Posted on September, 4, 2018 at 09:51 am
By: Judith Akolo
Farmers are being advised to take up the agriculture insurance cover for both their crops and livestock to mitigate on losses.
The Association of Kenya Insurers says this will enable the farmers to recoup their losses once faced by vagaries of unpredictable weather and climate change.
While humanity has control over what they decide to plant or the animals they keep, the success of any of the ventures depends on nature’s providence.
When drought strikes all the investment is bound to be lost. The Association of Kenya Insurers is asking farmers to take up agriculture insurance to save themselves from such losses.
At the same time, the food security pillar of the Big Four Agenda now heavily depends on the success of the agriculture sector.
Agriculture insurance provides cover against loss of or damage of crops or livestock. In 2017, gross written premium in the sector was Kshs 822.7 Million compared to Kshs 548 million in 2016 representing a 50.1 percent increase.

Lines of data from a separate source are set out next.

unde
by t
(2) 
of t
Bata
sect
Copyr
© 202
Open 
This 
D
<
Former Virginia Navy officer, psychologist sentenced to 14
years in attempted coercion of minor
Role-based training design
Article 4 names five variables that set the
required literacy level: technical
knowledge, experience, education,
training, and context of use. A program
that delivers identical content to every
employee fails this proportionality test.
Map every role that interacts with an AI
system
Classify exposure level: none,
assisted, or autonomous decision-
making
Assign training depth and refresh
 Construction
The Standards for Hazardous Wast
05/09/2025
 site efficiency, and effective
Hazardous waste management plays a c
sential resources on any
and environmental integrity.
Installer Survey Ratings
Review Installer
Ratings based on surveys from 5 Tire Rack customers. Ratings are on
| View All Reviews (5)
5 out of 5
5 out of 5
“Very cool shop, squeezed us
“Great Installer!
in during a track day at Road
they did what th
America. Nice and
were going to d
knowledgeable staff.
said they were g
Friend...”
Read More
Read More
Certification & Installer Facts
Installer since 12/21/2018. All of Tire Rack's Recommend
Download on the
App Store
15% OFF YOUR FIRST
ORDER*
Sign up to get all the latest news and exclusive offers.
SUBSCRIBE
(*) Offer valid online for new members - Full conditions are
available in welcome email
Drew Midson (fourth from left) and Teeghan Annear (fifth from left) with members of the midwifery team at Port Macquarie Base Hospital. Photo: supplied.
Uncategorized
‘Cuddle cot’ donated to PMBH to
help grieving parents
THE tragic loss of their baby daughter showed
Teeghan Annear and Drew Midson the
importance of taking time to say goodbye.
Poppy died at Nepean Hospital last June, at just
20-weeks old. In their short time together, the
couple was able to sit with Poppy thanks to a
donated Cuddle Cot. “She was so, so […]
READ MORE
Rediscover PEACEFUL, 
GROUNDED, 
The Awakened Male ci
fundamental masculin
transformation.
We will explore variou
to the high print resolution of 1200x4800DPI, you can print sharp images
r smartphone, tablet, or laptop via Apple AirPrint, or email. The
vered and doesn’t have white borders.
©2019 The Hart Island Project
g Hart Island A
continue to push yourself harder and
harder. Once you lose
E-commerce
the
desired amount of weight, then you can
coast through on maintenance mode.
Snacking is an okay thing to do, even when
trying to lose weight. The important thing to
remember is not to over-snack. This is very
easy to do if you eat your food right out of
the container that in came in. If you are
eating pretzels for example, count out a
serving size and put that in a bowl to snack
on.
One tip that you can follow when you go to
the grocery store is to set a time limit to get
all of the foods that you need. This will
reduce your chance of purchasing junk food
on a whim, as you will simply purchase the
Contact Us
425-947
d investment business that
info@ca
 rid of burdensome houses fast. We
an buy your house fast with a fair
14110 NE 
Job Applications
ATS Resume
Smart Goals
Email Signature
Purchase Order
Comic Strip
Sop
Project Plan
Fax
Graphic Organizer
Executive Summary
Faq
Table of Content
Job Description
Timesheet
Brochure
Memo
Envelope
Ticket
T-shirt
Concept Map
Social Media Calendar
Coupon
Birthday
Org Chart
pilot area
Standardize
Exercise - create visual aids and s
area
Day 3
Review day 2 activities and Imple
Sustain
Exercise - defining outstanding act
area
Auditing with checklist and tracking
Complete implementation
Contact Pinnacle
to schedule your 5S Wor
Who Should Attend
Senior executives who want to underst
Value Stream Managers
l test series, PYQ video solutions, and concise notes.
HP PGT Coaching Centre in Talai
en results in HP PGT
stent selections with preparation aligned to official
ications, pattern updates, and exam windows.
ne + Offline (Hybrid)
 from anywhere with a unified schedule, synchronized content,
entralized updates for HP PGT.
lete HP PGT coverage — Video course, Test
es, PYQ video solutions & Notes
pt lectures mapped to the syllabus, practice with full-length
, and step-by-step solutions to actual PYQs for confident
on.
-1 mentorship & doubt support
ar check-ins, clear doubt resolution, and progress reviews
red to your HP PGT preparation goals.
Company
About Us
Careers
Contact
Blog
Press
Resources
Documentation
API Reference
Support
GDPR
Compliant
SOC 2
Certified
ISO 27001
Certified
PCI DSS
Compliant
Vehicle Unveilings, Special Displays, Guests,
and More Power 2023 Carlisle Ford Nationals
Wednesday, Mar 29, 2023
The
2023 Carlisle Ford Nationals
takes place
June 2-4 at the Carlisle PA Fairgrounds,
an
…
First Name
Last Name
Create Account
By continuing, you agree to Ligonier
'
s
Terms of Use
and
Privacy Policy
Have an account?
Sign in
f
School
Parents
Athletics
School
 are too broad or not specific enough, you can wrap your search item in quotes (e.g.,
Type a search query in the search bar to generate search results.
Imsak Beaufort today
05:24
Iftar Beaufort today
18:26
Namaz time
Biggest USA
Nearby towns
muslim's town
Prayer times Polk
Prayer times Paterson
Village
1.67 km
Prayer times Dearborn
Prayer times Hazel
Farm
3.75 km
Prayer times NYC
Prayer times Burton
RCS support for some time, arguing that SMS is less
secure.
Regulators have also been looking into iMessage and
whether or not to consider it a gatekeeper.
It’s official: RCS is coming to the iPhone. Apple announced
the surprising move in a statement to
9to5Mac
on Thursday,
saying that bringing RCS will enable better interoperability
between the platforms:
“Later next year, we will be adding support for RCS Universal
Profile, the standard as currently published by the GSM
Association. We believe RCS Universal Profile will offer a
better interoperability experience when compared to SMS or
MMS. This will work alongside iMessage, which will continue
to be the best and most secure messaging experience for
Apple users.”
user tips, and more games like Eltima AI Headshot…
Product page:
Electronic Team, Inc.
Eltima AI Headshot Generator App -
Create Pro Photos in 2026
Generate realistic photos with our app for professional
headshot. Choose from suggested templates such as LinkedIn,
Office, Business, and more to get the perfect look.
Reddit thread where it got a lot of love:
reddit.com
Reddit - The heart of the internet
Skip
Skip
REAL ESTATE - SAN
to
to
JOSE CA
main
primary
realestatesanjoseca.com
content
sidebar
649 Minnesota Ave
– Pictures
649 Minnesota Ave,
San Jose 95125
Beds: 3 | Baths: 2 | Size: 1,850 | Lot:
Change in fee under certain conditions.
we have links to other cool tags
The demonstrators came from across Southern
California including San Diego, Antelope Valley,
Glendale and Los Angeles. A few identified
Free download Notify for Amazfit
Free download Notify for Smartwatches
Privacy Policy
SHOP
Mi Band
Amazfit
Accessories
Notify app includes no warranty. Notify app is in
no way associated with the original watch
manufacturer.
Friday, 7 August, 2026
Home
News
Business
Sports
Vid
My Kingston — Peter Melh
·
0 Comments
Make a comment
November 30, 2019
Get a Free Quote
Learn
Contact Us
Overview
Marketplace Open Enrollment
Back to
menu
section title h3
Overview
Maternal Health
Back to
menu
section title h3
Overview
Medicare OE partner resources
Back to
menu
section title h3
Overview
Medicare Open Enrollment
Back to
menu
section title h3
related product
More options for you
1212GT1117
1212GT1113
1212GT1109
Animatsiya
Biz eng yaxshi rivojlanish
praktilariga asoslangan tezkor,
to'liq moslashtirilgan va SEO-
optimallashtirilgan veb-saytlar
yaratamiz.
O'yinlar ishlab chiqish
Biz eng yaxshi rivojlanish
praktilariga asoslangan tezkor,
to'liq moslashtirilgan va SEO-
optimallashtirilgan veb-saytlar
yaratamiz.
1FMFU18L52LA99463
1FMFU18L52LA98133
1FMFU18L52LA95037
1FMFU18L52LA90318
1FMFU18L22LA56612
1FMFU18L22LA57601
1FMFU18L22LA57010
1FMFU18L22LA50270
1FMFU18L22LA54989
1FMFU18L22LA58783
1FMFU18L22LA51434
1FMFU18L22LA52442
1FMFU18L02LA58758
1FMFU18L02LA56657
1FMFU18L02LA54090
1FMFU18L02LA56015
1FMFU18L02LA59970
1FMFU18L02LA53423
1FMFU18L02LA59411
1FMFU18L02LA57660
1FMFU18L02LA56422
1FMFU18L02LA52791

Crop insurance contributed Kshs 303.3 Million while livestock insurance contributed Kshs 519.4 Million.
Claims incurred on crop insurance amounted to Kshs 621.2 Million compared to Kshs 124.8 Million in 2016 representing a whopping 398 percent increase. The loss ratio in crop insurance in 2017 was 204.8% while livestock was 38.3% percent.
For livestock it was much lower after the government moved in to cushion pastoralists through the off-take program.
The combined loss ratio stood at 99.7% compared to 41.7% in 2016. This AKI says was due to the poor weather experienced in late 2016 to 2017 that saw farmers lose both livestock and crops.